** Task inputs follows **

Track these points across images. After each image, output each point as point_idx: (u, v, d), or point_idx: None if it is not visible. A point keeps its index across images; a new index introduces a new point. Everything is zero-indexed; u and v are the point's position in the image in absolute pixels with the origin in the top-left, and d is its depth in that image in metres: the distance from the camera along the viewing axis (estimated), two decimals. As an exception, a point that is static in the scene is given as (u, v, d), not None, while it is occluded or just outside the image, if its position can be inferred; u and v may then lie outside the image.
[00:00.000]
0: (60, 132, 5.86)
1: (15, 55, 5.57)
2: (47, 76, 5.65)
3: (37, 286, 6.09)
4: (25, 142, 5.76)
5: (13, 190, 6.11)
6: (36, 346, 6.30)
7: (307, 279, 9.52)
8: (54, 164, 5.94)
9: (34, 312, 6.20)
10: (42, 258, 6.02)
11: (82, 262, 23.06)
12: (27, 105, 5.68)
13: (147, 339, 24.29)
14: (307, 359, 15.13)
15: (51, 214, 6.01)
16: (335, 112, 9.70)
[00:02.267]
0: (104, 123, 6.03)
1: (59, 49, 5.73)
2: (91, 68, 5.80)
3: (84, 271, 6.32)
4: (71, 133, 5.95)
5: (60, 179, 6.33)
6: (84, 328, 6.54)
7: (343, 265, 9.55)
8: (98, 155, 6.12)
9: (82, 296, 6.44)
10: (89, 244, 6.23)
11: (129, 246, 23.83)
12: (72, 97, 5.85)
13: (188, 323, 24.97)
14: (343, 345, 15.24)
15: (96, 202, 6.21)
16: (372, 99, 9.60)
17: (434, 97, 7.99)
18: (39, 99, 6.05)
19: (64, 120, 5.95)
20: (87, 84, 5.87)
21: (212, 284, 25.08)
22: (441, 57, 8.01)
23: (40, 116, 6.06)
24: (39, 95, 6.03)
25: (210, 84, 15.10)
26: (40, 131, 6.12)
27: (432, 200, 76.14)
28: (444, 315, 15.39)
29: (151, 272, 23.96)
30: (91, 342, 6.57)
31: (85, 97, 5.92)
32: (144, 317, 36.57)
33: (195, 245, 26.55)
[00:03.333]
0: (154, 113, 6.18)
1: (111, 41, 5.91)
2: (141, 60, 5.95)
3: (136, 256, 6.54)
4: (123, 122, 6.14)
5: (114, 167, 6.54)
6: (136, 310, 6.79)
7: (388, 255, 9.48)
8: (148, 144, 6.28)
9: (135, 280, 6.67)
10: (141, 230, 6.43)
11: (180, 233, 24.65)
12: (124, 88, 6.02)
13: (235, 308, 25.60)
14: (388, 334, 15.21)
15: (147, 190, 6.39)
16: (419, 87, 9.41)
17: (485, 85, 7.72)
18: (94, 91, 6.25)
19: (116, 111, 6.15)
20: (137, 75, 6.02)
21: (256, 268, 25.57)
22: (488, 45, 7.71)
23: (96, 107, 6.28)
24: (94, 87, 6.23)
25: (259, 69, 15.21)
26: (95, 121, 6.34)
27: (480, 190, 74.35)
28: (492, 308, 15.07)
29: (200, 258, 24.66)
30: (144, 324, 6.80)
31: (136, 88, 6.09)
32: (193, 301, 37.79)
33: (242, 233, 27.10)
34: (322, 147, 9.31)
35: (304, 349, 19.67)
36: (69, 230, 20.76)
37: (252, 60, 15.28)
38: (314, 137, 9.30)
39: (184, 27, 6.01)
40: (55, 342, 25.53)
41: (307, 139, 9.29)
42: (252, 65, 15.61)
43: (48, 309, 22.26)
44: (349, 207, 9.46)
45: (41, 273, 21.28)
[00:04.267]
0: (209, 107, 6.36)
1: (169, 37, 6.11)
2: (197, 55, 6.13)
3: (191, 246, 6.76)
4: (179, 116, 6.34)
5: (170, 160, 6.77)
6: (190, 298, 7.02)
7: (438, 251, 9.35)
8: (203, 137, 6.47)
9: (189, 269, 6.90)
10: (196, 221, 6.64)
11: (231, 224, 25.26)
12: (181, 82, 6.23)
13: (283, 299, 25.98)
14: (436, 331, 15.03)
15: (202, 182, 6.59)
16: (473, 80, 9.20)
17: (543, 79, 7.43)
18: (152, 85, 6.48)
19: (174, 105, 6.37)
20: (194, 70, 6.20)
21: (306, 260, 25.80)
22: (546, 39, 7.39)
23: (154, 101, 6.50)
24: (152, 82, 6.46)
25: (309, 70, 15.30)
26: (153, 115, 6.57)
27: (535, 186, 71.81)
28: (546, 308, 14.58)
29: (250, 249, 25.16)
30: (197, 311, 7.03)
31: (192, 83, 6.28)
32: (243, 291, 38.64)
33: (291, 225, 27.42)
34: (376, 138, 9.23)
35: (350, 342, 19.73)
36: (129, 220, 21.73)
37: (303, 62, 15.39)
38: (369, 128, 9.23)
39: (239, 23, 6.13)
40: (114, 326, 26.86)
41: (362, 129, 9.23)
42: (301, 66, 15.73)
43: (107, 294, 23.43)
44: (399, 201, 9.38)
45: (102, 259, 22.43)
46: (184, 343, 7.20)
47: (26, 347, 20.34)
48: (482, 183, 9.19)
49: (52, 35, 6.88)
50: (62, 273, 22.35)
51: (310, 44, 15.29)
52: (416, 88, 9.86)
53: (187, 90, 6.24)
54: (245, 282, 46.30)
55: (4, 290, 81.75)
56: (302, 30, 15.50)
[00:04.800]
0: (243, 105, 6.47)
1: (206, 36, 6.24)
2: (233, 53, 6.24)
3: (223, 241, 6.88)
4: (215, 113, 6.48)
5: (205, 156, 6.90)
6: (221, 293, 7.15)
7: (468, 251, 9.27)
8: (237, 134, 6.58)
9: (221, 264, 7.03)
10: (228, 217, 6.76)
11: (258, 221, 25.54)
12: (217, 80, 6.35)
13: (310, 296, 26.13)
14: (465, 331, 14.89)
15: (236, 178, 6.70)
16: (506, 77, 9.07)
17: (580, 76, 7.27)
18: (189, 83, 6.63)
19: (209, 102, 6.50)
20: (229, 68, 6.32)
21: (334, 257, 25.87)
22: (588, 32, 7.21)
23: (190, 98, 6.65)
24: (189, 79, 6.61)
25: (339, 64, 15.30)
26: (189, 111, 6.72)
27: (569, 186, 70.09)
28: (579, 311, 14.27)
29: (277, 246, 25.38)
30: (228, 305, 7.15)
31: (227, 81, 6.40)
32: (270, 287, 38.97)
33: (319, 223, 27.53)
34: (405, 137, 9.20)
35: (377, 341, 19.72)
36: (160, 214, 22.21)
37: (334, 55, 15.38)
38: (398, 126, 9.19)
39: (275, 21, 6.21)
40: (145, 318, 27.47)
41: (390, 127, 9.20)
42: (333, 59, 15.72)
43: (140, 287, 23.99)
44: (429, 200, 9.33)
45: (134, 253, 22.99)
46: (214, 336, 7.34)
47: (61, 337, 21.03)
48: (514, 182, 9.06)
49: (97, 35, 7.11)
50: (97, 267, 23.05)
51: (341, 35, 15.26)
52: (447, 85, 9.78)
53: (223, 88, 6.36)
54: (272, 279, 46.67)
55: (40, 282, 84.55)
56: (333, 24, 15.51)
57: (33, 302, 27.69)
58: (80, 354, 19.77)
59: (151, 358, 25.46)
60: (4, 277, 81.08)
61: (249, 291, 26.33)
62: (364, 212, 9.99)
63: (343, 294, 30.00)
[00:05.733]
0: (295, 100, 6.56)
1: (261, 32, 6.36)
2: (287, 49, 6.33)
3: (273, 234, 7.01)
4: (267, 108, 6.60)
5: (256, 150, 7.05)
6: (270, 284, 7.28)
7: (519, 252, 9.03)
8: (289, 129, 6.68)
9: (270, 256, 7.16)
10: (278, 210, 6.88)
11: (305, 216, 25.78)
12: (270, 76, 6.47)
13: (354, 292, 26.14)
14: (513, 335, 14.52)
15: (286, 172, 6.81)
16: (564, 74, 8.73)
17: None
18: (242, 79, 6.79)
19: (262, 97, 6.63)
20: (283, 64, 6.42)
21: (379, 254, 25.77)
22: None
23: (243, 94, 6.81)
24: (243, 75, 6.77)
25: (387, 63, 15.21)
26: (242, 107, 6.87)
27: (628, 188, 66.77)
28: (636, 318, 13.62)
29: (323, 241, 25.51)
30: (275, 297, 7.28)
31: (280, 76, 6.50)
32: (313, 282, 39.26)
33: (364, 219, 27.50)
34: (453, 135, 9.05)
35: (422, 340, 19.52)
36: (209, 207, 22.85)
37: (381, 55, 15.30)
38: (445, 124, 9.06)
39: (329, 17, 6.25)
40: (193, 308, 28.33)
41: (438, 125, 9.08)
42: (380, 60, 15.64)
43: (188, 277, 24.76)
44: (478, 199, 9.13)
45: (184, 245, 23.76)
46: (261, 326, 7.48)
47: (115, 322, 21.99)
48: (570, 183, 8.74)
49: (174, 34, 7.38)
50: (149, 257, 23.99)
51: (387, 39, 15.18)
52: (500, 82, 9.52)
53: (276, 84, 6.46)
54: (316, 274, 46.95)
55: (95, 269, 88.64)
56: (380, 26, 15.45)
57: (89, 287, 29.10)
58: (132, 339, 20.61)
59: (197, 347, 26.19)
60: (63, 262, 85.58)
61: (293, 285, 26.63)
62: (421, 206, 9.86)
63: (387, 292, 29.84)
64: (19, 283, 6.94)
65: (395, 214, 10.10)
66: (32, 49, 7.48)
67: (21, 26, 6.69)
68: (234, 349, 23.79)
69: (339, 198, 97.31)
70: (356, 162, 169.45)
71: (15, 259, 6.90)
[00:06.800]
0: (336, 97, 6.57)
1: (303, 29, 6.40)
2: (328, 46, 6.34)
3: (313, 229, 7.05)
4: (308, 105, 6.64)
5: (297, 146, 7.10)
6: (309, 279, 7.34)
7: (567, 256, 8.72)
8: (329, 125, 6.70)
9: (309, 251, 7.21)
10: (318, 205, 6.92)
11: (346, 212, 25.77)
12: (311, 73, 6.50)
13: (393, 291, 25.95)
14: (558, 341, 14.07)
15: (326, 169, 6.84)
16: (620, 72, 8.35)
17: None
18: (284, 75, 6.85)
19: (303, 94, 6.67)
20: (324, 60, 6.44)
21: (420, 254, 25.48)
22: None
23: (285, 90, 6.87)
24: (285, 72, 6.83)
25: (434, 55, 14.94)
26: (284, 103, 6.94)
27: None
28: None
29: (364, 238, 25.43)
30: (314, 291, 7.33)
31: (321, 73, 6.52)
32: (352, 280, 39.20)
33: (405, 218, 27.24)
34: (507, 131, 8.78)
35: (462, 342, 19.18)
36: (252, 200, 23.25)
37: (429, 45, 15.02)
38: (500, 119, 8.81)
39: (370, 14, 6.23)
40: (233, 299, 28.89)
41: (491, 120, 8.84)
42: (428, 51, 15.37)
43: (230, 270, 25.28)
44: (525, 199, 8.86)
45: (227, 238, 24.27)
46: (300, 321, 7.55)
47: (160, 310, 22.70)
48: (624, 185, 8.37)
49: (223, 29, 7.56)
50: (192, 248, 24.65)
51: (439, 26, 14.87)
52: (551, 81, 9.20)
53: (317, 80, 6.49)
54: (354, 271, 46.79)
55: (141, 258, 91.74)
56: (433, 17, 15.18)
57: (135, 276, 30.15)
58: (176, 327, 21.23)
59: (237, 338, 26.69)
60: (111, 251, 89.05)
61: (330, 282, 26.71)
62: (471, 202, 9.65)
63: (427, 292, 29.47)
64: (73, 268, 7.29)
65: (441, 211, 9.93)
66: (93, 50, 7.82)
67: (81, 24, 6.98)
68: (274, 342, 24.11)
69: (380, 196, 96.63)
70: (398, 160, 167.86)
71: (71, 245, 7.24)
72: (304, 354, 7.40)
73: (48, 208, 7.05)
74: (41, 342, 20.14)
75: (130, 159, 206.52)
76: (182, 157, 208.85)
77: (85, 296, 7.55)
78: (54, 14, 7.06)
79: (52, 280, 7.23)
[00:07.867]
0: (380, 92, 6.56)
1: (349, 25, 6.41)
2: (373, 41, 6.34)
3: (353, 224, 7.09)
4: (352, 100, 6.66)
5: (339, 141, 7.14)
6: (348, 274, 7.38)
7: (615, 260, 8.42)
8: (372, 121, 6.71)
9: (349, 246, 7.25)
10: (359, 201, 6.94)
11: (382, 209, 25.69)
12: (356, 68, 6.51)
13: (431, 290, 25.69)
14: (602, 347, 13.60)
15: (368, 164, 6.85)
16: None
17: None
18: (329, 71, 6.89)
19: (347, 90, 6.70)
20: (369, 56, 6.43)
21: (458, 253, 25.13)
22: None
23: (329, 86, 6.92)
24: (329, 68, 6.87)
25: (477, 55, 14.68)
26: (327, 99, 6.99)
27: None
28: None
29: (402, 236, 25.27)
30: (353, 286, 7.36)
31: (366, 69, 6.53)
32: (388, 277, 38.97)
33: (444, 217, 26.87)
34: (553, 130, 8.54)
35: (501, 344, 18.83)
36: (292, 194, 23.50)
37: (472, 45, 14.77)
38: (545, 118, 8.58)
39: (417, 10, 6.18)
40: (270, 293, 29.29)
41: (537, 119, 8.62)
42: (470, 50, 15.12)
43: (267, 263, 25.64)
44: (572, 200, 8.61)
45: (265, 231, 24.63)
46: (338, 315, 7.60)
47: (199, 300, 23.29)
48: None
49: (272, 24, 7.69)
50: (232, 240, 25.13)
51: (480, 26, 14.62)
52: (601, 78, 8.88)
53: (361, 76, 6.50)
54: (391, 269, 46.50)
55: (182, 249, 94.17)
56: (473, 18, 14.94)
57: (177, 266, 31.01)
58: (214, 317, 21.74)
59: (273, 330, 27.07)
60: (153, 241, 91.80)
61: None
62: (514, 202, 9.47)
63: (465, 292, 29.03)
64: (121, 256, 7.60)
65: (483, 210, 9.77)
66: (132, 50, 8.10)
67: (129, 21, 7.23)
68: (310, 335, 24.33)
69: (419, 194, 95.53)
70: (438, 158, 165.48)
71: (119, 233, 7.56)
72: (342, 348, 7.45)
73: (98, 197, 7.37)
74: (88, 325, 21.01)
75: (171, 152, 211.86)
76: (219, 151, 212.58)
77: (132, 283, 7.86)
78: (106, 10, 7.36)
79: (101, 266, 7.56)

** End of Task inputs **

_Problem statement:_ All lines in the data above from the one with "36: (129, 220, 21.73)" through the one with "56: (302, 30, 15.50)" must be repeated exactly, and no others.

_Answer area:_
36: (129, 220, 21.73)
37: (303, 62, 15.39)
38: (369, 128, 9.23)
39: (239, 23, 6.13)
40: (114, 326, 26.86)
41: (362, 129, 9.23)
42: (301, 66, 15.73)
43: (107, 294, 23.43)
44: (399, 201, 9.38)
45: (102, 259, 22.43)
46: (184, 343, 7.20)
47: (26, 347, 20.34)
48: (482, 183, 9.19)
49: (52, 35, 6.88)
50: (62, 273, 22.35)
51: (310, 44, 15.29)
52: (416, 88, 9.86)
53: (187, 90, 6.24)
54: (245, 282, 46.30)
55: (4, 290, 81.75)
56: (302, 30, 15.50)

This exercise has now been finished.